31 Octobre 2017 - La CFE-CGC Chimie obtient gain de cause en justice : La politique salariale de Solvay à l’égard de ses cadres est sanctionnée par la Cour d’appel de Paris

Une fois de plus, une entreprise du secteur de la chimie est épinglée par les juges pour non-respect de la convention collective des industries chimiques.

A compter de 2014, la direction de Solvay a décidé de mettre fin aux augmentations générales (AG) de salaires pour toutes les catégories de salariés et de ne les réserver qu’aux salariés dont le coefficient hiérarchique est inférieur à 325.

La CFE-CGC a dénoncé immédiatement une volonté déguisée d’exclure les cadres des AG attribuées aux autres salariés de l’entreprise, en tentant de contourner les dispositions relatives aux Ingénieurs et Cadres (article 18-4) de la Convention Collective de la branche, selon lesquelles « Toute hausse de caractère général appliquée dans un établissement sur les rémunérations des autres catégories de salariés se répercute dans le même pourcentage sur les rémunérations des cadres de cet établissement, à l’exception des participations au chiffre d’affaires ou aux bénéfices ».

 

De son côté, Solvay s’est défendue d’être en infraction au regard de ces dispositions conventionnelles au prétexte que les mesures différenciées d’augmentations n’étaient pas pratiquées en fonction de l’appartenance à une catégorie professionnelle mais en fonction du niveau de coefficient et que la privation d’AG concernait certes tous les cadres mais aussi un certain nombre d’agents de maitrise.

Fort heureusement, les juges de la Cour d’appel de Paris n’ont pas été dupes de la manœuvre et ont considéré dans un arrêt du 6 octobre 2017 que « le moyen selon lequel le coefficient 325 concerne aussi des salariés non cadres, et que ce critère de différenciation ne serait pas contraire aux dispositions conventionnelles, n’est pas sérieux puisqu’il a eu pour effet d’écarter de la mesure d’augmentation générale de salaire, la totalité des 292 salariés cadres de l’UES, qui bénéficient, au vu de l’accord du 10 Aout 1978 sur les classifications, d’un coefficient minimum 350 ».

Et la Cour de confirmer la violation de l’article 18-4 par les sociétés SOLVAY et de leur imposer la définition de nouvelles mesures d’augmentations de salaires au bénéfice des salariés des coefficients supérieurs à 325 pour les années 2014 et 2015 par la voie de la négociation.

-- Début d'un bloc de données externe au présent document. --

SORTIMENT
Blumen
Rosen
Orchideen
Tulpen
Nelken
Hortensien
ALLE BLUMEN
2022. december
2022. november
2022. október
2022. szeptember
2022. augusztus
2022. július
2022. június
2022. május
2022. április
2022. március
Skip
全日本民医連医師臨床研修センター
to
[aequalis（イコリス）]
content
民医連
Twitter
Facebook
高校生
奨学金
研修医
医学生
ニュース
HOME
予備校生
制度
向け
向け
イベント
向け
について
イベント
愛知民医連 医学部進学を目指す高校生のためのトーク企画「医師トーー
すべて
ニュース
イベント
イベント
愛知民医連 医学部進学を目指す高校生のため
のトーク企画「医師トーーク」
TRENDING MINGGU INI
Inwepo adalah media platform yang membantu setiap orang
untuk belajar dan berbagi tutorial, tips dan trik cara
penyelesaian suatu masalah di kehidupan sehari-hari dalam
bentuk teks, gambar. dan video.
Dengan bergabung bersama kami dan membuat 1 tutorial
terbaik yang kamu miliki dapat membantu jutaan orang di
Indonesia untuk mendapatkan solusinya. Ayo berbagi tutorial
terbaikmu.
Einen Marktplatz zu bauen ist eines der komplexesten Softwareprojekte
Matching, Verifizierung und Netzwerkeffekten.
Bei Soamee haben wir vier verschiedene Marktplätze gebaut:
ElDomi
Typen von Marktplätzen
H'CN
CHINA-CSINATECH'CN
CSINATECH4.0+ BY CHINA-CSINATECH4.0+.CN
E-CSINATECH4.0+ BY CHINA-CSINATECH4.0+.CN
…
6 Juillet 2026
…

La CFE-CGC Chimie se félicite que les juges aient écarté les arguments fallacieux soutenus par les sociétés Solvay.

Sans nier la nécessaire hiérarchisation des rémunérations et la reconnaissance du mérite, la CFE-CGC Chimie reste par principe attachée aux AG pour tous, y compris les cadres, notamment pour maintenir le niveau de pouvoir d’achat.

La CFE-CGC Chimie veut par ailleurs alerter sur les risques d’une individualisation à outrance des politiques de rémunérations : les conditions de mise en concurrence entre salariés peuvent générer un fort taux de stress et une profonde perte de sens lorsque le collectif de travail n’existe plus.

De plus, les mesures d’augmentations individuelles (AI) sont souvent ressenties comme d’autant plus injustes que les systèmes d’évaluation sur lesquels elles reposent sont souvent très opaques, fixent des critères de notation très subjectifs laissant place à l’arbitraire, et cachent même parfois des politiques de quotas.

 

La CFE-CGC Chimie tient à souligner qu’elle veillera à une application effective des dispositions de l’article 18-4 dans toutes les entreprises relevant du secteur de la chimie et sera particulièrement vigilante en cette période d’ouverture des négociations obligatoires sur les salaires en entreprise.